Capital expenditure (capex) is a business expense that is characterized by the use of company funds for physical assets. The funds can be used to purchase physical assets such as buildings, equipment or property. They can also be used to upgrade existing assets – installing a new roof on a building, for example. The use of these funds is designed to create future benefits to the company – either through the expansion or increasing the value of non-consumable assets through upgrading. Capex is money spent with the intention of increasing future cash flow – resulting in a large return on investment. Capex is an investment in the future of a company.

Typically, there are two forms of capex that companies use: maintenance and expansion (or growth).

  • Maintenance capex occurs when a company extends the life of current assets by purchasing additional assets. A trucking company, for example, that purchases new tires for one of its trucks is using maintenance capex. The value of the truck is not changing with the addition of the tires; it is an investment that will help to generate more revenue over the two year life of the tires.
  • Expansion capex, also sometimes referred to as growth capex, occurs in our trucking example when a company purchases another truck to add to their motor pool. The investment in the truck is spent with the anticipation that the truck will generate additional revenue for the company.
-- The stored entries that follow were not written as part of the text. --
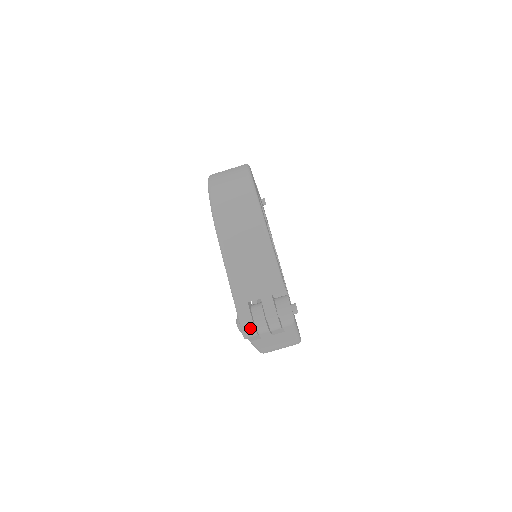
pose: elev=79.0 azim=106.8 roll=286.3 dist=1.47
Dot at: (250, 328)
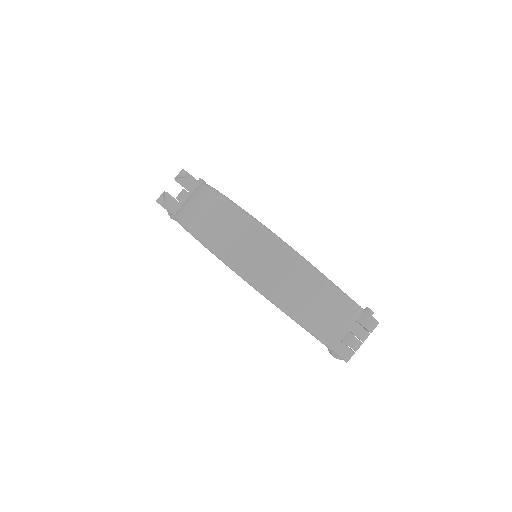
Dot at: (352, 355)
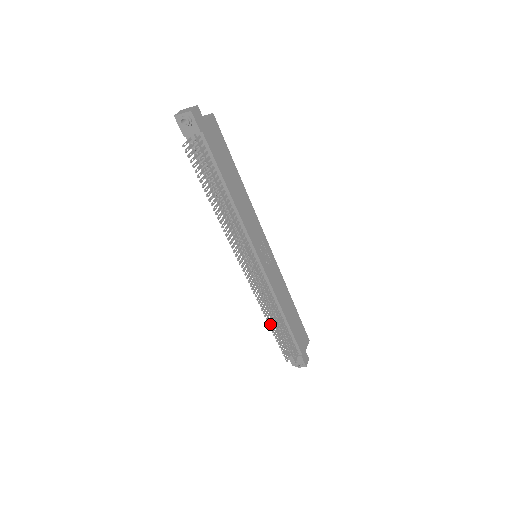
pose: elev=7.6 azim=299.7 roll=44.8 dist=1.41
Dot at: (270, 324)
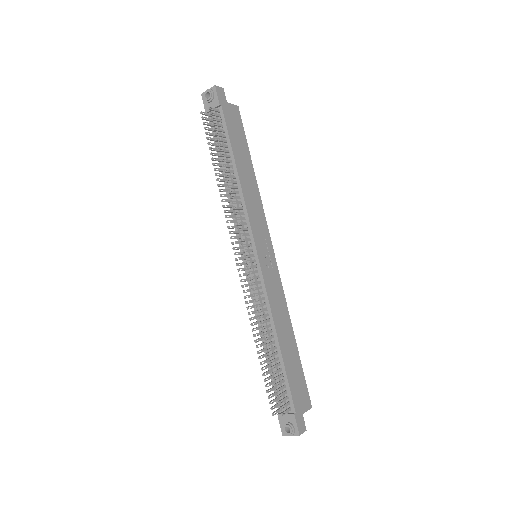
Dot at: occluded
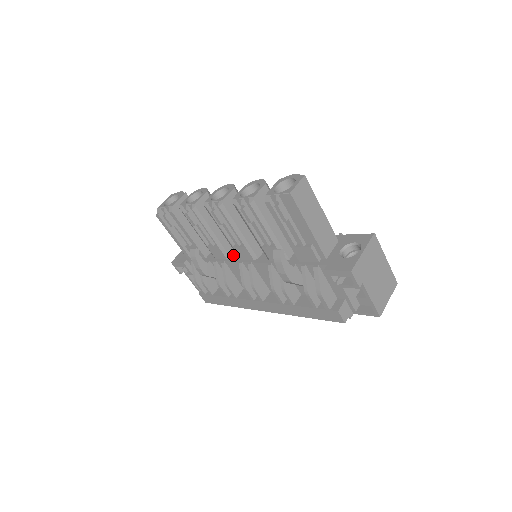
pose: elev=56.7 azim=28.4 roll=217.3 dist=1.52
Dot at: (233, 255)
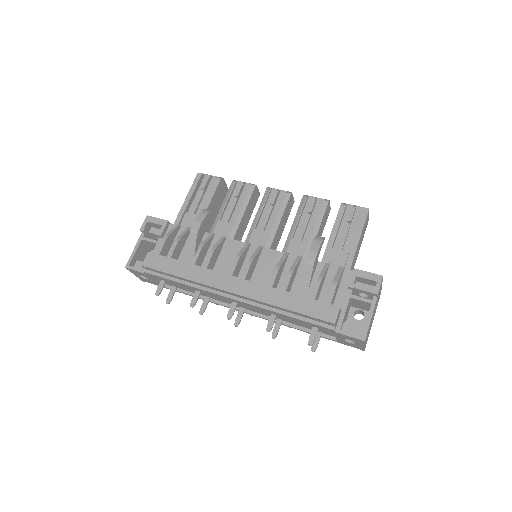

It is beneficial to a company to distinguish between the two types of capex – it allows for more detailed accounting reporting about the expansion and free cash flow of a company. Understanding the business model used by the company is key in determining the most appropriate form of capex that should be used. Different industries will require different amounts of capex, and many industries will go through periods of expansion, driving the capex levels at different times.